Hardware and Software Specification

The original machine answered to the following specification: Quad Core CPU, 2GB of RAM, 250GB of Hard Drive. My original machine was running CentOS 5.2 with an x86_64 kernel installed. In terms of software installed, we had Asterisk 1.4.22.1, MySQL 5.X, PHP, FreePBX, Apache and my dialer framework.
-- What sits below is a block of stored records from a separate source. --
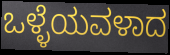
ಒಳ್ಳೆಯವಳಾದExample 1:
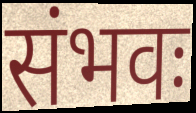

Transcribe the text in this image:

संभवः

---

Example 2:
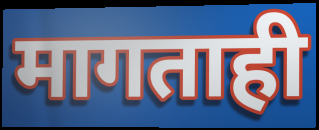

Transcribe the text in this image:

मागताही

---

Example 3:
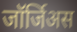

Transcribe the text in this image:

जॉर्जिअस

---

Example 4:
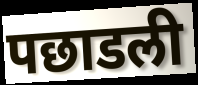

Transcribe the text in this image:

पछाडली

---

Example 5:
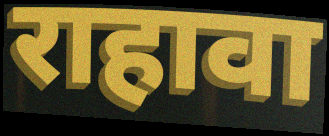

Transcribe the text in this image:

राहावाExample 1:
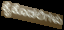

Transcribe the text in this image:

ಕೈಕೊಡಲಿಗಳು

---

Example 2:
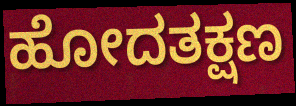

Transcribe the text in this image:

ಹೋದತಕ್ಷಣ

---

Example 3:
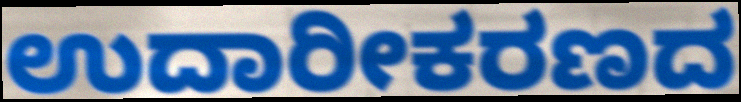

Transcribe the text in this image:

ಉದಾರೀಕರಣದ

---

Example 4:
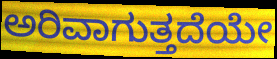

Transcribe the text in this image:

ಅರಿವಾಗುತ್ತದೆಯೇ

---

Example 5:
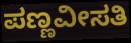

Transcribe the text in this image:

ಪಣ್ಣವೀಸತಿ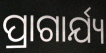
ପ୍ରାଗାର୍ଯ୍ୟ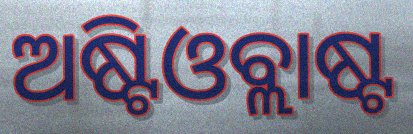
ଅଷ୍ଟିଓବ୍ଲାଷ୍ଟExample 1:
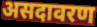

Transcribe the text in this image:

असदावरण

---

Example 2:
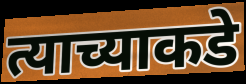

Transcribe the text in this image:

त्याच्याकडे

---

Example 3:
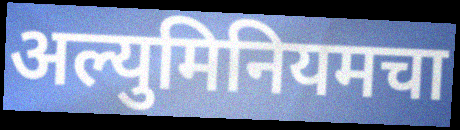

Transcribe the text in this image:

अल्युमिनियमचा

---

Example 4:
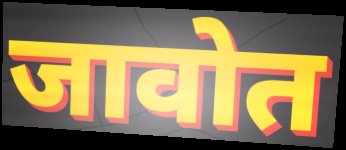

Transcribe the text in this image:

जावोत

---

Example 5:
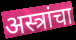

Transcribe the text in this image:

अस्त्रांचाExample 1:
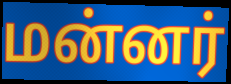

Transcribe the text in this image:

மன்னர்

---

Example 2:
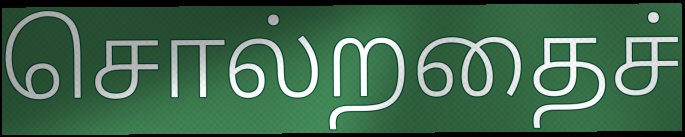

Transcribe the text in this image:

சொல்றதைச்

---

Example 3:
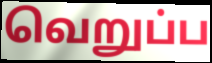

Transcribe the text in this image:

வெறுப்ப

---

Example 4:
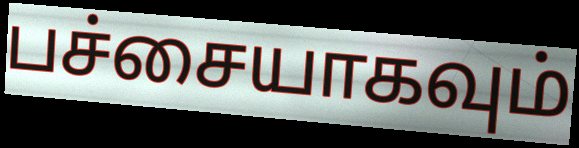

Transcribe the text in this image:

பச்சையாகவும்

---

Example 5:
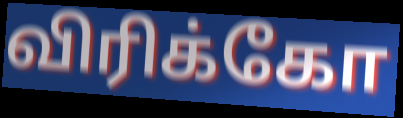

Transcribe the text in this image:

விரிக்கோ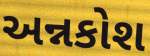
અન્નકોશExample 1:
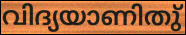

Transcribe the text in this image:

വിദ്യയാണിതു്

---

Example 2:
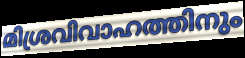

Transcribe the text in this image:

മിശ്രവിവാഹത്തിനും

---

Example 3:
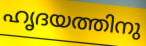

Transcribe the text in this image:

ഹൃദയത്തിനു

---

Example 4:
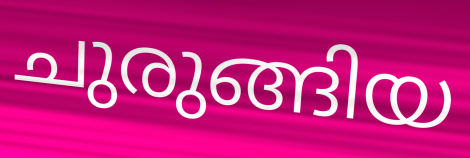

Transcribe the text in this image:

ചുരുങ്ങിയ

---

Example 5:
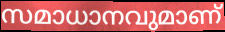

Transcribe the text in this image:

സമാധാനവുമാണ്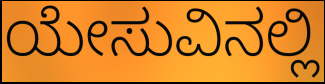
ಯೇಸುವಿನಲ್ಲಿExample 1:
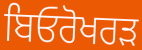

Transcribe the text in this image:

ਬਿਓਰੋਖਰੜ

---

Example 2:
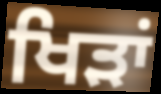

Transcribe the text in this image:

ਖਿੜਾਂ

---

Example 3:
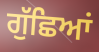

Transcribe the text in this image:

ਗੁੱਛਿਆਂ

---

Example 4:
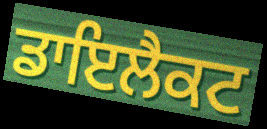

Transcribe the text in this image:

ਡਾਇਲੈਕਟ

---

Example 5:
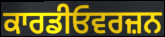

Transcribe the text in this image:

ਕਾਰਡੀਓਵਰਜ਼ਨ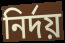
নিৰ্দয়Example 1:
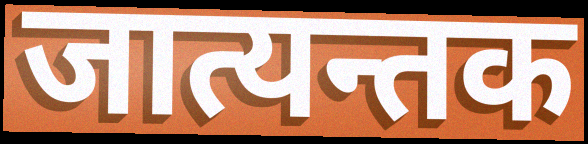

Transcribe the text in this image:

जात्यन्तक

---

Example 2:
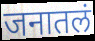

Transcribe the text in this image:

जनातलं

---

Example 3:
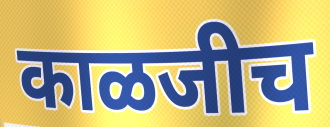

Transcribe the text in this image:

काळजीच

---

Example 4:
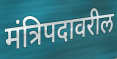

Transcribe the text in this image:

मंत्रिपदावरील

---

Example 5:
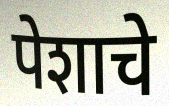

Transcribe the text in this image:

पेशाचेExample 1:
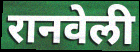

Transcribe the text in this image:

रानवेली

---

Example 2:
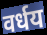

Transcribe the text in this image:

वर्धय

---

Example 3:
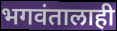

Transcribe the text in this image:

भगवंतालाही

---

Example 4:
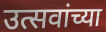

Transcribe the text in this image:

उत्सवांच्या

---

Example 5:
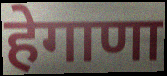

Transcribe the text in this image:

हेगाणा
Introducing Amazon EC2 AMI

An EC2 AMI is basically an image of a computer, contained with a single installation manifest on the Amazon cloud computing system. AMI’s provide for the simplest manner to start using EC2, as these usually include a pre-defined server installation, that usually has some stuff already installed.

Choosing your AMI

Amazon provides a multitude of AMI’s to work with, unfortunately, most of these are either out-dated and the sheer number of these makes the choice somewhat overwhelming. I decided to start working with a working AMI image of Fedora Core 8, that already had the LAMP stack installed – the one I used was:

LAMP Web Starter
LAMP Web Starter (AMI ID: ami-ba4eaad3)
Fedora Core 8, 32-bit architecture, PHP 5.0.4, Apache 2.0.54, and MySQL 4.1.20

The YUM Repository issue

For some strange reason, the AMI images contained in the Amazon repository are all unable to perform any updates to their installed RPM packages. It took me a while to understand what’s wrong, but in general, the fedora project had simply removed the old releases from their repository, so I had to go in and manually modify the /etc/yum.repos.d/ configuration files. For you convenience, here is the repos list that I’m using at this point:

YUM Repositories for Amazon EC2 Fedora images <- click this to download the file

[development]
name=Fedora Core $releasever - Development Tree
baseurl=http://archives.fedoraproject.org/pub/archive/fedora/linux/core/development/$basearch/
enabled=1
gpgcheck=0
[extras-development]
name=Fedora Extras $releasever - Development Tree
baseurl=http://archives.fedoraproject.org/pub/archive/fedora/linux/extras/development/$basearch/
enabled=1
gpgkey=file:///etc/pki/rpm-gpg/RPM-GPG-KEY-fedora-extras
gpgcheck=0
[extras]
name=Fedora Extras $releasever - $basearch
baseurl=http://archives.fedoraproject.org/pub/archive/fedora/linux/extras/$releasever/$basearch/
enabled=1
gpgkey=file:///etc/pki/rpm-gpg/RPM-GPG-KEY-fedora-extras
gpgcheck=1
[updates-testing]
name=Fedora Core $releasever - $basearch - Test Updates
baseurl=http://archives.fedoraproject.org/pub/archive/fedora/linux/core/updates/testing/$releasever/$basearch/
enabled=1
gpgcheck=1
gpgkey=file:///etc/pki/rpm-gpg/RPM-GPG-KEY-fedora-test
[updates-released]
name=Fedora Core $releasever - $basearch - Released Updates
baseurl=http://archives.fedoraproject.org/pub/archive/fedora/linux/core/updates/$releasever/$basearch/
enabled=1
gpgcheck=1
gpgkey=file:///etc/pki/rpm-gpg/RPM-GPG-KEY-fedora
[base]
name=Fedora Core $releasever - $basearch - Base
baseurl=http://archives.fedoraproject.org/pub/archive/fedora/linux/core/$releasever/$basearch/os/
enabled=1
gpgcheck=1
gpgkey=file:///etc/pki/rpm-gpg/RPM-GPG-KEY-fedora

If you are trying to install an instance, you may use the above for any Fedora based AMI on EC2.

Creating my own AMI

While going about and building a single server is fun, I needed a way to create my own installation AMI once I’ve completed my modifications. The Amazon EC2 resources website gives out a whole lot of information, which can be somewhat confusing for the first time reader. So, I searched for a better way to construct my own AMI image. I found the following web page, which was really really helpful: Azeez’s Notes.

Azeez’s blog gives a very concise and to the point, step by step, guide to building your own AMI image – it got me up and running in less than 10 minute – WAY TO GO AZEEZ.

So far, so good …

So far my installed instances are working just fine and I’m currently operating a cluster of a few of these dialer systems. I’m in the process of checking what kind of mileage I’ll get from the EC2 instances, in comparison to a real hardware server – which is really interesting.

My main objective here is to be able to build a dialer-on-demand framework, which will enable my customers to increase their capacity utilizing a simple web interface to initiate my AMI instances. I’ll report back with additional information once I have it.